In this manner, the permanence resulting from the autosave feature brings about a tangible presence of consequence, and with it, wilfulness: because the player’s actions have a lasting effect in the game world, they are more heavily weighed and deliberated upon. It’s a far cry from the tactic of saving right before the buttons in Deus Ex: Human Revolution and gaining instant access to four of the game’s diverging endings.
On top of having a rather prominent autosave feature, Dark Souls also sports an in-game option to save your progress while quitting to the title screen. This performs all the same functions as autosaving alongside one additional benefit: it is determined by the player. At first this might not seem like an important enough detail to note. In truth, however, it provides the player with a mechanic that can be utilized to punctuate his or her game session at a whim.
Bearing in mind how lengthy a new area can be prior to discovering new checkpoints, opening up shortcuts and interlinking the area into another area already explored, the gameplay sections of Dark Souls tend to be quite time consuming, not least due to their difficulty. Giving the player the option to save at a moment’s notice and record not only their full status but also their exact location opens the game up to a new layer of accessibility. In this way, a gaming session need not last at least as long as a gameplay section — you can save and quit in the middle of fighting a large mob of goblins if the bathroom abruptly calls, or you can end the session right before a boss fight if you feel that you currently lack the nerve for it.
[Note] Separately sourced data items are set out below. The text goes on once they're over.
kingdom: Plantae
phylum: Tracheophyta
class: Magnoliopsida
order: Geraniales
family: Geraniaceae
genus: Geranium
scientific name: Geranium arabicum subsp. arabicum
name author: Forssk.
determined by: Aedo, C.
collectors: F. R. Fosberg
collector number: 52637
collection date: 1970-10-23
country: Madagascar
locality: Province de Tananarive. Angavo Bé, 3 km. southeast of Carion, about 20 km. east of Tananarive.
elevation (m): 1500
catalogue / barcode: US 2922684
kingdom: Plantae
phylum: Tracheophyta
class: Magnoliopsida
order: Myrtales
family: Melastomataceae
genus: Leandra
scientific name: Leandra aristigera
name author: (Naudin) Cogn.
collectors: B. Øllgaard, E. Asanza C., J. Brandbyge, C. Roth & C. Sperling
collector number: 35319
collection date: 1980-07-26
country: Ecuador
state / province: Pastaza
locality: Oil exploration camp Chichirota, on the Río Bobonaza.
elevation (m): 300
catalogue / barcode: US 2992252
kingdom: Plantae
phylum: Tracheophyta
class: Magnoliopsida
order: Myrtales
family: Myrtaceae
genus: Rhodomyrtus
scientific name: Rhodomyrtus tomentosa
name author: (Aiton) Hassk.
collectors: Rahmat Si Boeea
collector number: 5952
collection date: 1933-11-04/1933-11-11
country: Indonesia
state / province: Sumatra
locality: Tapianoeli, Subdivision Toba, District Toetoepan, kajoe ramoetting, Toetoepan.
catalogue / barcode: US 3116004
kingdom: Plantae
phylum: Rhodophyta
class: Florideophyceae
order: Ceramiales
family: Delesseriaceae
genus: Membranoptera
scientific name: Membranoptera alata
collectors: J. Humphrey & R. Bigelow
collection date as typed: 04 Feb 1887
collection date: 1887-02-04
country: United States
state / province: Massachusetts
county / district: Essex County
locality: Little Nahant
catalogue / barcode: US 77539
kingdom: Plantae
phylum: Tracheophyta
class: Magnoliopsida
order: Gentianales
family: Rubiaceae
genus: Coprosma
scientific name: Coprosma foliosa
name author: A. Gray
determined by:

Being able to start the game anywhere at any time and put it down whenever you feel like it means that the game can be played to suit the player. Furthermore, this is achieved without the player needing to seek out actions that trigger an autosave, or in other words, without the player needing to act to facilitate the game’s desire to save. For a game that is normally unaccommodating to the player, you can see why this is somewhat out of character.
Not that the save features of Dark Souls are in any way unwelcomed. As someone who played most of Dark Souls’ predecessor, Demon’s Souls, under the mistaken belief that the game could only be safely saved at a checkpoint, the fact that you can save your progress at any given time is something of a godsend. For one reason or another, my time with Demon’s Souls was one largely governed by how long it takes to get from one checkpoint to another. Knowing now that I could have loaded the game up at any point and put it down whenever I wanted or needed to gives me a tremendous appreciation for the ‘increased’ accessibility, as well as making me feel quite silly.
Between shaping the game to be far more convenient to the player’s gaming needs and imbuing the player’s actions with a sense of consequence (thereby bolstering the game’s atmosphere), the save features in Dark Souls seem to serve two opposing masters — one of accessibility, one of punishment — yet manage so to the unfaltering benefit of the player. In its cruel kindness, Dark Souls is undoubtedly a better game for having them. Ultimately, it is fascinating how much of an impact such a small and familiar game element can accomplish when well designed.